**TEXT PROVIDED:**

════════

The present invention relates to wearable breathing devices. More particularly, the present invention relates to wearable breathing devices providing resistance to air inhalation.
Individuals who are training for physical fitness or athletic competition may wish to improve the efficiency of their cardiovascular systems for improved health and stamina. More particularly, individuals may wish to condition their cardiovascular systems by performing training or exercise activities while restricting their ability to inhale air and oxygen.
In an embodiment, a resistance breathing device includes a face mask, an outer layer, an insert, an adjustment element, and an air exhaust valve assembly. The face mask includes an interior surface, an exterior surface opposite the interior surface, an aperture extending through the face mask from the exterior surface to the interior surface, and a perimeter. The face mask is adapted to overlay a user's mouth and nose such that the perimeter forms an air-tight seal with the user's face and around the user's mouth and nose and the face mask defines an internal area between the interior surface of the face mask and the user's face. The outer layer overlays the face mask and includes a pair of straps with inter-engaging ends for affixing the face mask about the user's face. The insert has at least one inlet aperture extending therethrough. The insert disposed within the aperture of said face mask. The aperture of the face mask forms an air-tight seal around the insert. The adjustment element includes at least one inlet aperture extending therethrough. The adjustment element is movably attached to said insert such that the adjustment element is movable with respect to the insert between at least a first position and a second position. When the adjustment element is in the first position, a first at least a portion of at least one of the at least one inlet aperture of the adjustment element overlays a first at least a portion of at least one of the at least one inlet aperture of the insert. When the adjustment element is in the second position, a second at least a portion of at least one of the at least one inlet aperture of the adjustment element overlays a second at least a portion of at least one of the at least one inlet aperture of the insert. The second at least a portion of the at least one of the at least one inlet aperture of the adjustment element is larger in size than the first at least a portion of the at least one of the at least one inlet aperture of the adjustment element. The air exhaust valve assembly is adapted to prevent air from passing therethrough from an external environment to the internal area and is adapted to allow air to pass therethrough from the internal area of said face mask to the external environment.

════════

**GIVEN MATERIAL:**
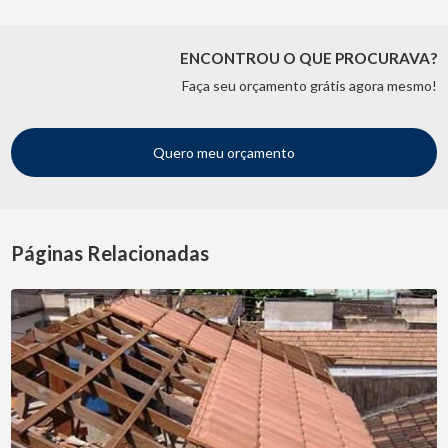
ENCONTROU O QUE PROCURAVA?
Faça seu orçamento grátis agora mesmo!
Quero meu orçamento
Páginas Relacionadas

════════

**PROMPT A:**
Could you print the text on the resistance breathing device between "The present invention relates to wearable breathing devices." and "to air inhalation.", inclusive?
**PROMPT B:**
Can you carry on the text on the resistance breathing device, picking up after its final sentence?

**EXERCISE OUTPUT A:**
The present invention relates to wearable breathing devices. More particularly, the present invention relates to wearable breathing devices providing resistance to air inhalation.

**EXERCISE OUTPUT B:**
In an embodiment, the adjustment element is moveable rotationally about an axis of rotation and relative to said insert. In an embodiment, the at least one inlet aperture of the adjustment element and the at least one inlet aperture of the insert are circumferentially arrayed about the axis of rotation. In an embodiment, the adjustment element includes a handle that facilitates movement of the adjustment element between the first position and the second position. In an embodiment, the handle extends in a direction radially away from the axis of rotation. A ridge extends along a side of the handle facing the insert. A plurality of grooves is formed in the insert. The ridge and each of the plurality of grooves are sized, shaped, and positioned in a complementary manner such that, when the adjustment element is in the first position, the ridge of the handle is positioned within a first one of the plurality of grooves, and such that, when the adjustment element is in the second position, the ridge of the handle is positioned within a second one of the plurality of grooves. In an embodiment, the handle includes a grip.
In an embodiment, the adjustment element is attached to the insert by at least one clip. In an embodiment, the at least one inlet aperture of the insert includes a plurality of inlet apertures and the at least one inlet aperture of the adjustment element includes a plurality of inlet apertures. In an embodiment, the plurality of inlet apertures of the insert includes three inlet apertures and the plurality of inlet apertures of the adjustment element includes three inlet apertures. In an embodiment, the face mask and the insert are integrally formed. In an embodiment, the face mask is overmolded to the insert.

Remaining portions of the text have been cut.